YOUR ASSIGNMENT. Scan each line of the records for the word "každoročně" and extract the ones that have it.
Start of SOURCE DATA
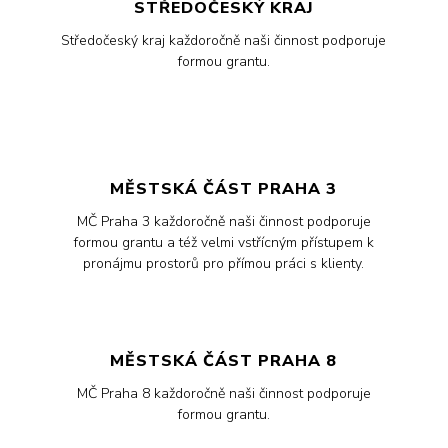
STŘEDOČESKÝ KRAJ
Středočeský kraj každoročně naši činnost podporuje
formou grantu.
MĚSTSKÁ ČÁST PRAHA 3
MČ Praha 3 každoročně naši činnost podporuje
formou grantu a též velmi vstřícným přístupem k
pronájmu prostorů pro přímou práci s klienty.
MĚSTSKÁ ČÁST PRAHA 8
MČ Praha 8 každoročně naši činnost podporuje
formou grantu.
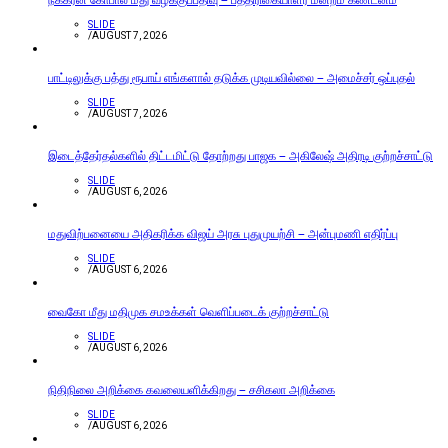
SLIDE
/
AUGUST 7, 2026
பாட்டிலுக்கு பத்து ரூபாய் எங்களால் தடுக்க முடியவில்லை – அமைச்சர் ஒப்புதல்
SLIDE
/
AUGUST 7, 2026
இடைத்தேர்தல்களில் திட்டமிட்டு தோற்றது பாஜக – அகிலேஷ் அதிரடி குற்றச்சாட்டு
SLIDE
/
AUGUST 6, 2026
மதுவிற்பனையை அதிகரிக்க விஜய் அரசு புதுமுயற்சி – அன்புமணி எதிர்ப்பு
SLIDE
/
AUGUST 6, 2026
வைகோ மீது மதிமுக சமஉக்கள் வெளிப்படைக் குற்றச்சாட்டு
SLIDE
/
AUGUST 6, 2026
நிதிநிலை அறிக்கை கவலையளிக்கிறது – சசிகலா அறிக்கை
SLIDE
/
AUGUST 6, 2026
End of SOURCE DATA
RESPONSE FOR THIS EXERCISE.
Středočeský kraj každoročně naši činnost podporuje
MČ Praha 3 každoročně naši činnost podporuje
MČ Praha 8 každoročně naši činnost podporuje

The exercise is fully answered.